Dataset entries:
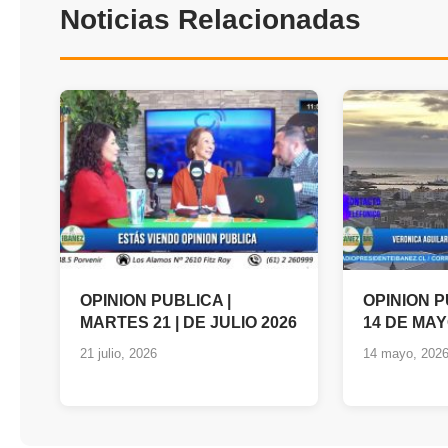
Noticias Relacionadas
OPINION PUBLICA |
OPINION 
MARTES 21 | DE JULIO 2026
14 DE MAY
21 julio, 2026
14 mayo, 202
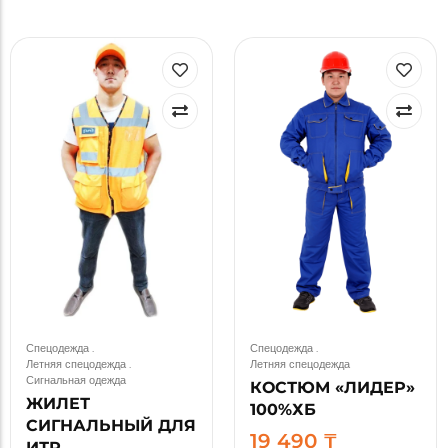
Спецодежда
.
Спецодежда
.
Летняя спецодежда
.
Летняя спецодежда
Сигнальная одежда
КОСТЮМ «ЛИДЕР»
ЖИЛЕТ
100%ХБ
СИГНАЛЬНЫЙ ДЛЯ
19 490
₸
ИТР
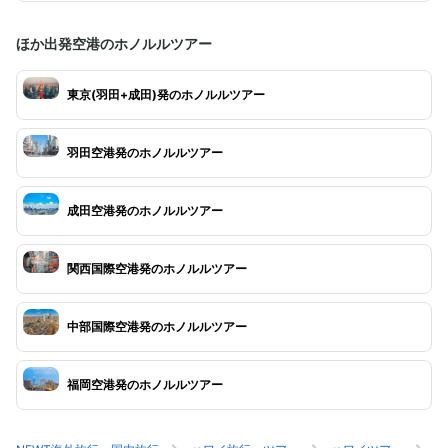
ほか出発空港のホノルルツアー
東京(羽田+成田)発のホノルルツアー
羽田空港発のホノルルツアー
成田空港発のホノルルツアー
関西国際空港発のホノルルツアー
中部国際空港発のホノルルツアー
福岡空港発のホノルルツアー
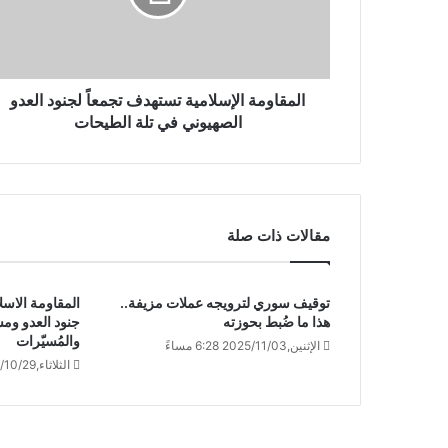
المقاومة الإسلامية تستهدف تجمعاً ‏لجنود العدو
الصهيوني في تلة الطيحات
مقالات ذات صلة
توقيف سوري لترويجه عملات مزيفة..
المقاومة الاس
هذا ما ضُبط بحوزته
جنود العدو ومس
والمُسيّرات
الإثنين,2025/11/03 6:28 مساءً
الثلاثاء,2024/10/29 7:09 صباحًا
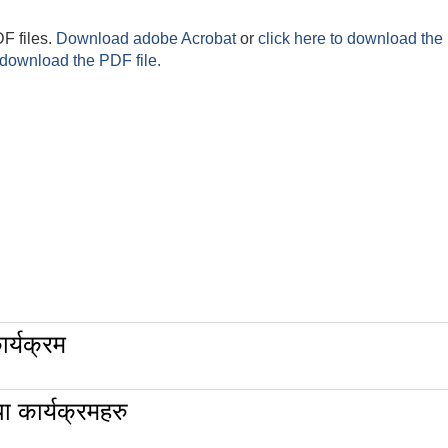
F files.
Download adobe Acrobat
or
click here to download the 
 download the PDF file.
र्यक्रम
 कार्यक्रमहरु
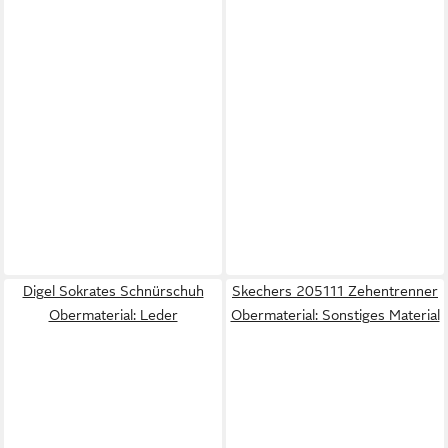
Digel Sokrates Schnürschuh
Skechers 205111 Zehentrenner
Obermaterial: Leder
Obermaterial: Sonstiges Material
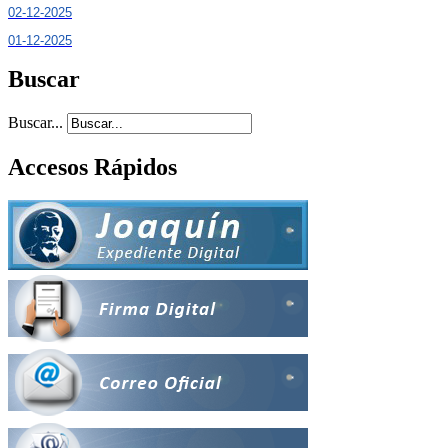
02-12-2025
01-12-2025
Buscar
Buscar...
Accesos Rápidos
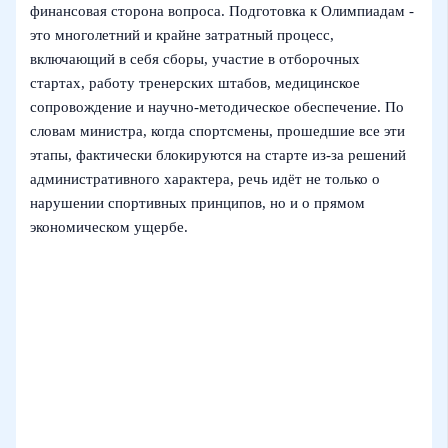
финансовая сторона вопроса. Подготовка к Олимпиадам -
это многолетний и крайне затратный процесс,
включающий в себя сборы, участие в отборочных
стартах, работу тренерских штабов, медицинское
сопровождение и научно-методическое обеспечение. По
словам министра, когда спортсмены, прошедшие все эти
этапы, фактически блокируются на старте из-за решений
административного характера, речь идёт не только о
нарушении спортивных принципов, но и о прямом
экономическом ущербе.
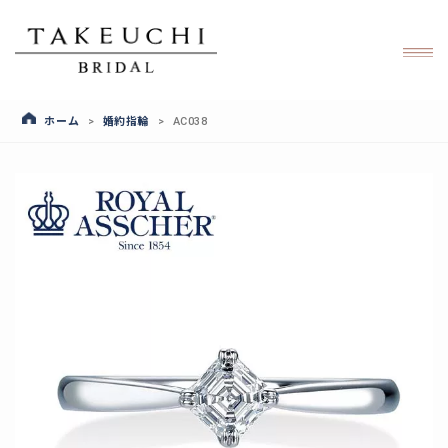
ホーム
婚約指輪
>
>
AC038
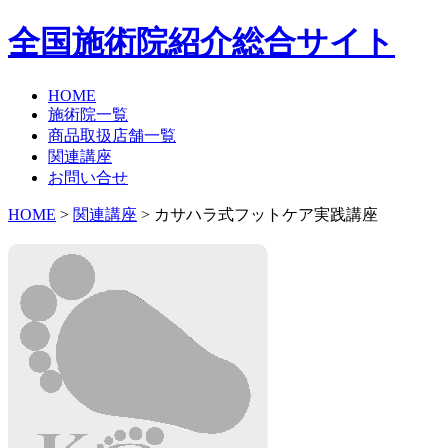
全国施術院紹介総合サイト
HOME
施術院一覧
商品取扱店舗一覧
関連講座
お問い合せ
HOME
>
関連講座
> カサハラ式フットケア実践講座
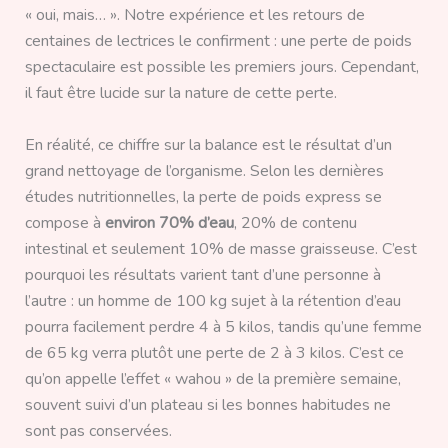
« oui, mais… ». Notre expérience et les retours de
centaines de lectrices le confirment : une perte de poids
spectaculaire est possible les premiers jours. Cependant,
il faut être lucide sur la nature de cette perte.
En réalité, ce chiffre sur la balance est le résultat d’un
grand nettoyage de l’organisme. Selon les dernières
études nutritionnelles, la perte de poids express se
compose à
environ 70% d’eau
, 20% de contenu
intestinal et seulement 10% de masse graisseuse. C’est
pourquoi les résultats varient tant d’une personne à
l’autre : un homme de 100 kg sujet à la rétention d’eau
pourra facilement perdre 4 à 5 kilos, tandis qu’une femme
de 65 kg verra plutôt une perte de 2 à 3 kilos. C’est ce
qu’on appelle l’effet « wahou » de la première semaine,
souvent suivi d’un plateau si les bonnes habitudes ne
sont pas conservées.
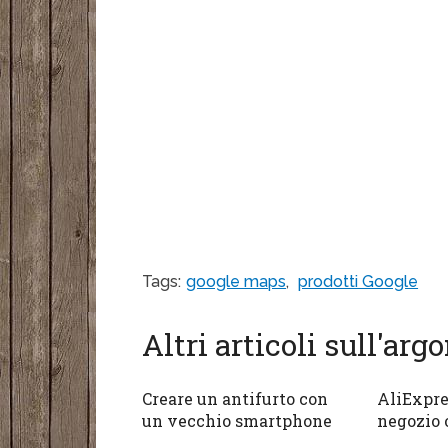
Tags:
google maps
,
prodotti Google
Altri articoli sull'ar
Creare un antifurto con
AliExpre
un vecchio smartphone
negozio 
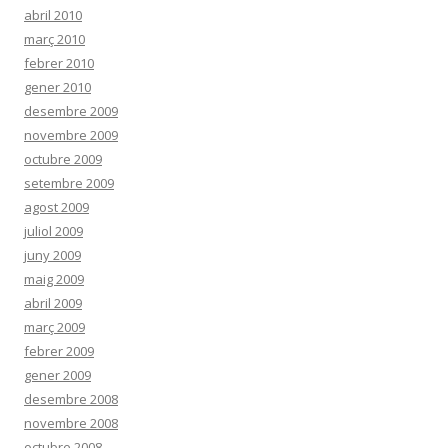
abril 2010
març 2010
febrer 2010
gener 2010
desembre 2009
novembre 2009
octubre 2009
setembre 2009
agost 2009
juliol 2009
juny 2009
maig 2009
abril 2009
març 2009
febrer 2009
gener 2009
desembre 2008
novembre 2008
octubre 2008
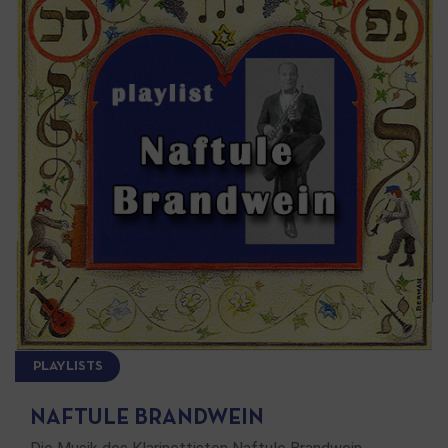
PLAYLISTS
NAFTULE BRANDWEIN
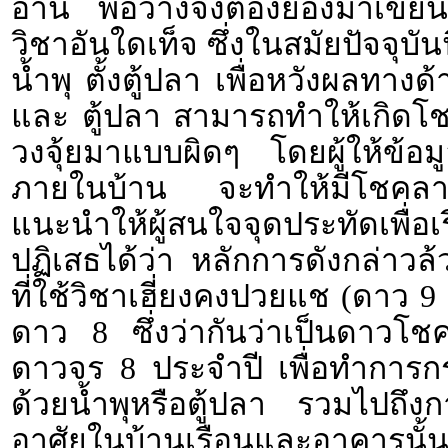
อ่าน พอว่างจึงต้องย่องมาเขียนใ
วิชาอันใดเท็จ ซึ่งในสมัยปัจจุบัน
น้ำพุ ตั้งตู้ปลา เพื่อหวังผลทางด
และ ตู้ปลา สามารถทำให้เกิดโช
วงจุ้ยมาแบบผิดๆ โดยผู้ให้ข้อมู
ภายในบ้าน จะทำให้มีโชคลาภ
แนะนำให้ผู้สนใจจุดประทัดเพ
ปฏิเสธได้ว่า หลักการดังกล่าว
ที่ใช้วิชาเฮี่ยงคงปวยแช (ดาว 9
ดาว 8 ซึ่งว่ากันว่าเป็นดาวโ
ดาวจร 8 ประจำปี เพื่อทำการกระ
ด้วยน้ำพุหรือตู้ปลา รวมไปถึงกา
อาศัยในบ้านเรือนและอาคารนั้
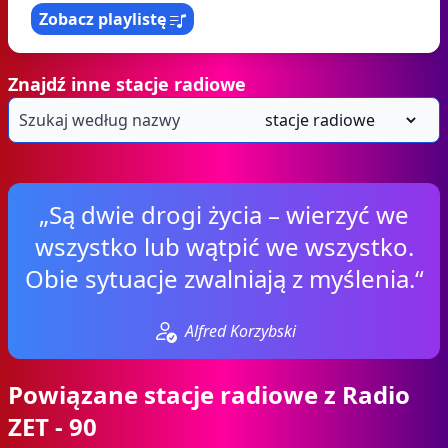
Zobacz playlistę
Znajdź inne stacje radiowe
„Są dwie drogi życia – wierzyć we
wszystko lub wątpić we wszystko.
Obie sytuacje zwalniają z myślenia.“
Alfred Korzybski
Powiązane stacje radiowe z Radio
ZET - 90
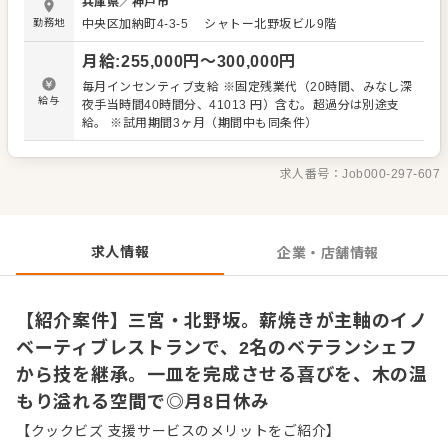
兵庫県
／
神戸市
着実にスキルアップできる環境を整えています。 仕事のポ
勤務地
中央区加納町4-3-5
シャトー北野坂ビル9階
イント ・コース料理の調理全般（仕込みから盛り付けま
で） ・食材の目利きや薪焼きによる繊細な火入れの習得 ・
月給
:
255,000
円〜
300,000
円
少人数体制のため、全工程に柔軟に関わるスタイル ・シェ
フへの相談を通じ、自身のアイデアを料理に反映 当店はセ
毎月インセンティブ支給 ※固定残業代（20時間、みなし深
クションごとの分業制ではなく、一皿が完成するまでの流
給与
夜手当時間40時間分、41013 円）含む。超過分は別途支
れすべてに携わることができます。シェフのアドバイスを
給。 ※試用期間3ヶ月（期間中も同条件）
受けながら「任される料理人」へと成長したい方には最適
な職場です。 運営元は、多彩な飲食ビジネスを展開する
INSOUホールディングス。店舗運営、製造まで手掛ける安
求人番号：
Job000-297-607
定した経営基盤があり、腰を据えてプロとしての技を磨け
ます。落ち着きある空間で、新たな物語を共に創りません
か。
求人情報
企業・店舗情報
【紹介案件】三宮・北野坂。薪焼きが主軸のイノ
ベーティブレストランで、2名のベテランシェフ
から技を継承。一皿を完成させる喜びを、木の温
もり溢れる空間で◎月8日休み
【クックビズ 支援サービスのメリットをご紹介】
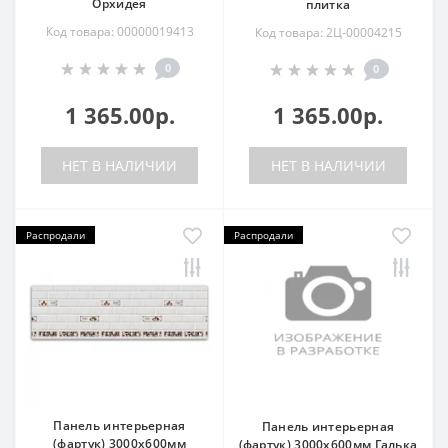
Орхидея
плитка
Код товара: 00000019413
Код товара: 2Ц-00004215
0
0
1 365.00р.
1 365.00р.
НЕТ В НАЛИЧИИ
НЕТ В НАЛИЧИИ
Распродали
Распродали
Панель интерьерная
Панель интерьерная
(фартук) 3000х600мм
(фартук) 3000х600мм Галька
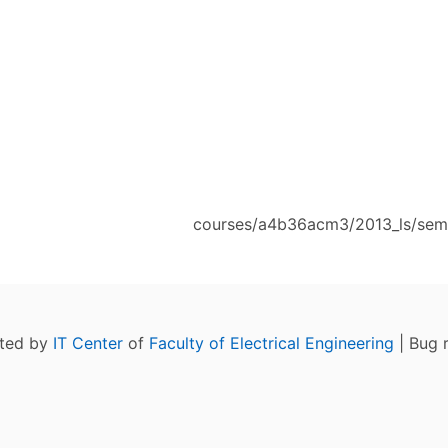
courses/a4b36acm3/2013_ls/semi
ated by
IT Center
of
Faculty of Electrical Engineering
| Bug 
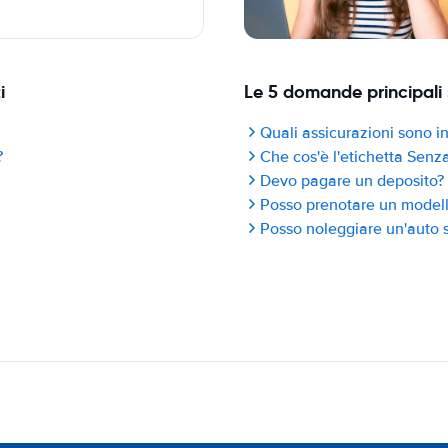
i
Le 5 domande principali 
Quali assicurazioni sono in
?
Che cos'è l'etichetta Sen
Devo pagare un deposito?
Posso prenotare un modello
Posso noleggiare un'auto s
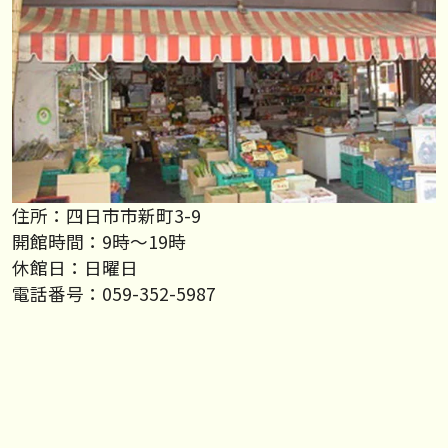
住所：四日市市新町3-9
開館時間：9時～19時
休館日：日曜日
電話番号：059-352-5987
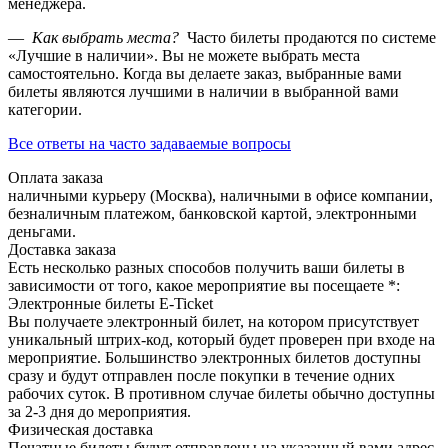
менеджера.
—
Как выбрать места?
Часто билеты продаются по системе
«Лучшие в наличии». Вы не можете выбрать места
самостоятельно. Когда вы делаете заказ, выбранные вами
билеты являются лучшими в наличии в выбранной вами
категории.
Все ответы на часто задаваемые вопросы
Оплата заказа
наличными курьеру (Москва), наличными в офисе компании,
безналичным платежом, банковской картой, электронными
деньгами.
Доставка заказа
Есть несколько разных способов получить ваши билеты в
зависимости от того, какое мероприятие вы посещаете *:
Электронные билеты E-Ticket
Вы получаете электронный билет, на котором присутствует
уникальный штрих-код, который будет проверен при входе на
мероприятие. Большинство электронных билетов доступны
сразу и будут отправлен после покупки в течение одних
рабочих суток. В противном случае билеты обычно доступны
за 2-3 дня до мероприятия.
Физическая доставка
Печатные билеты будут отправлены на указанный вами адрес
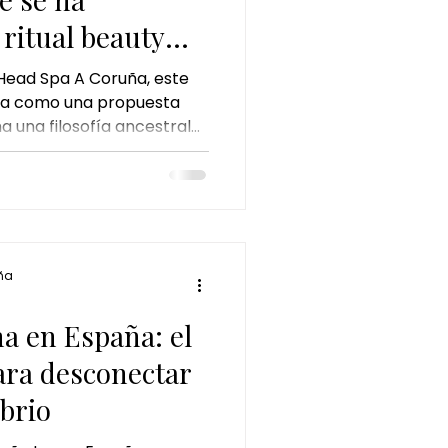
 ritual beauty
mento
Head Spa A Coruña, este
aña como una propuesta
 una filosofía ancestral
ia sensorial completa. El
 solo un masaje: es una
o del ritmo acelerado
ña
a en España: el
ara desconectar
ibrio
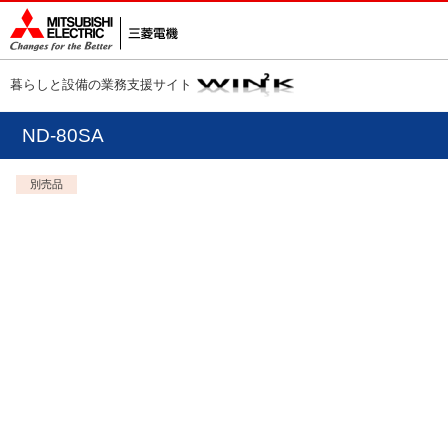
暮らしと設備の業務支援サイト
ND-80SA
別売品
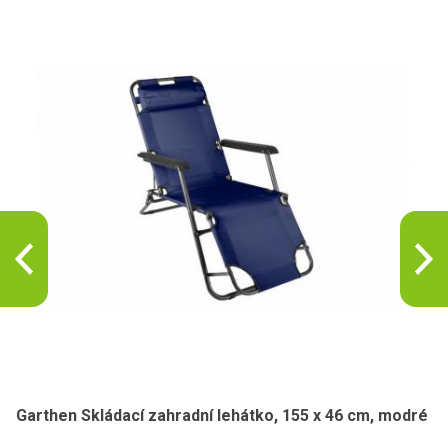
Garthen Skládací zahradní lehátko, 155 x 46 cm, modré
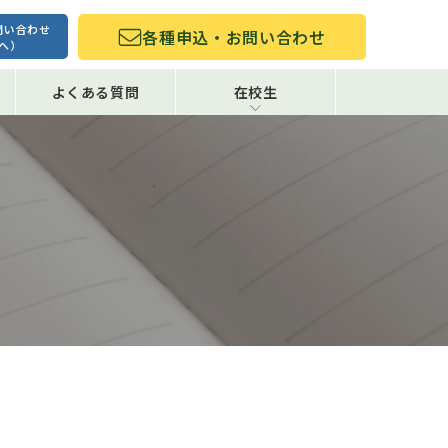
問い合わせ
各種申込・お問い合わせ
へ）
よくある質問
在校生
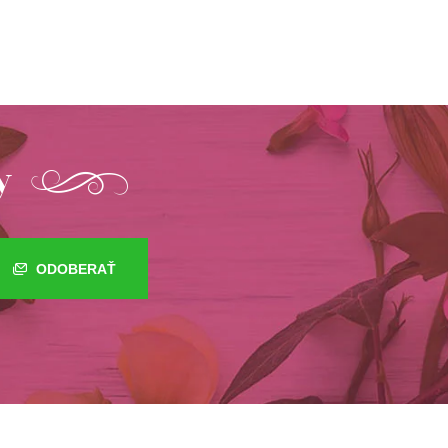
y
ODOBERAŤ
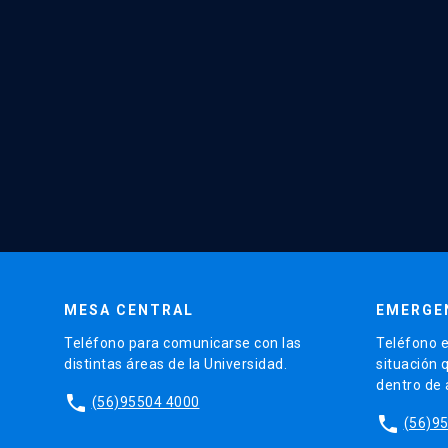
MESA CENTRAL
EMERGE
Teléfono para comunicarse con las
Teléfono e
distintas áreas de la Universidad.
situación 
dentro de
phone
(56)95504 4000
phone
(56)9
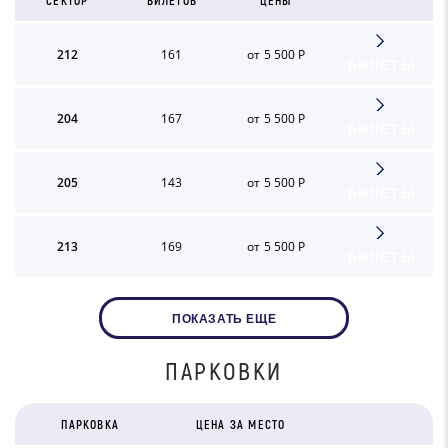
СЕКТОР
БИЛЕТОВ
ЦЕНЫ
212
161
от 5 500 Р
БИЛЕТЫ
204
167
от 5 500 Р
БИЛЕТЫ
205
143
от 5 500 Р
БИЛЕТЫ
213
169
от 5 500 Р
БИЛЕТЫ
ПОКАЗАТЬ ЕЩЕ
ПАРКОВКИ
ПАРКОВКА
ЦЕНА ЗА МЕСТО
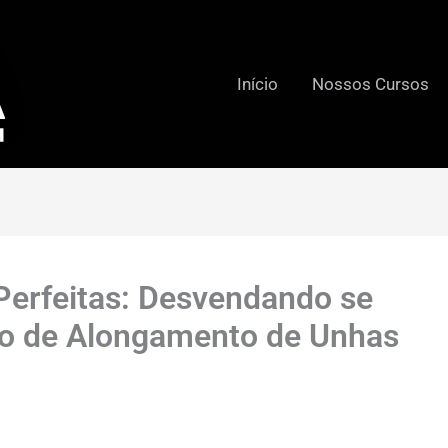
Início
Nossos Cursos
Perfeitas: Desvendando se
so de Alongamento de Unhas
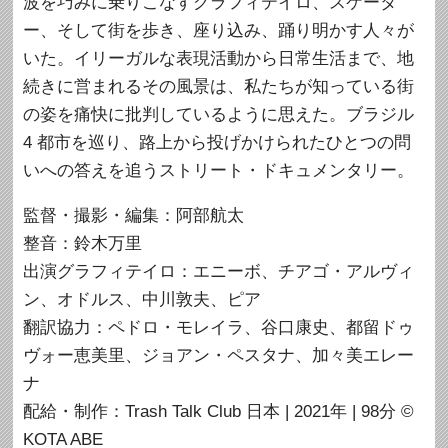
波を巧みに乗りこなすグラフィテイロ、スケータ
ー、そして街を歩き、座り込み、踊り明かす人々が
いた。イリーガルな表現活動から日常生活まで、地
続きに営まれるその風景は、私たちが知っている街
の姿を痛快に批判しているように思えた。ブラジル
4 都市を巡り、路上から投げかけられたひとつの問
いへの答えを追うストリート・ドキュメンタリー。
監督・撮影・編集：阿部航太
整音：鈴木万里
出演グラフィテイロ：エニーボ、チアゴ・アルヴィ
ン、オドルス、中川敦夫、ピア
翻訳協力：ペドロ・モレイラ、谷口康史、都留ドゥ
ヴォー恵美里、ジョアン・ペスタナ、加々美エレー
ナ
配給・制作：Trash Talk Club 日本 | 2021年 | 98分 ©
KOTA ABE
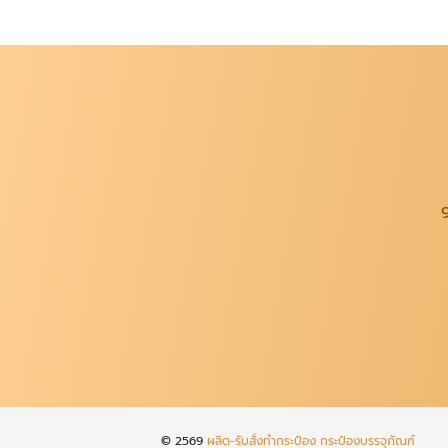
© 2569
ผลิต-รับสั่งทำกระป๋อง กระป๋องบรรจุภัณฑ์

| ABOUT THIS EXERCISE |
Exactly the lines from the start of the entries above through the line with "والمُسيّرات" should be reproduced, and nothing else; drop the pictures.

| ANSWER TO THIS TASK |
Noticias Relacionadas
OPINION PUBLICA |
OPINION 
MARTES 21 | DE JULIO 2026
14 DE MAY
21 julio, 2026
14 mayo, 202
Спецодежда
.
Спецодежда
.
Летняя спецодежда
.
Летняя спецодежда
Сигнальная одежда
КОСТЮМ «ЛИДЕР»
ЖИЛЕТ
100%ХБ
СИГНАЛЬНЫЙ ДЛЯ
19 490
₸
ИТР
ほか出発空港のホノルルツアー
東京(羽田+成田)発のホノルルツアー
羽田空港発のホノルルツアー
成田空港発のホノルルツアー
関西国際空港発のホノルルツアー
中部国際空港発のホノルルツアー
福岡空港発のホノルルツアー
المقاومة الإسلامية تستهدف تجمعاً ‏لجنود العدو
الصهيوني في تلة الطيحات
مقالات ذات صلة
توقيف سوري لترويجه عملات مزيفة..
المقاومة الاس
هذا ما ضُبط بحوزته
جنود العدو ومس
والمُسيّرات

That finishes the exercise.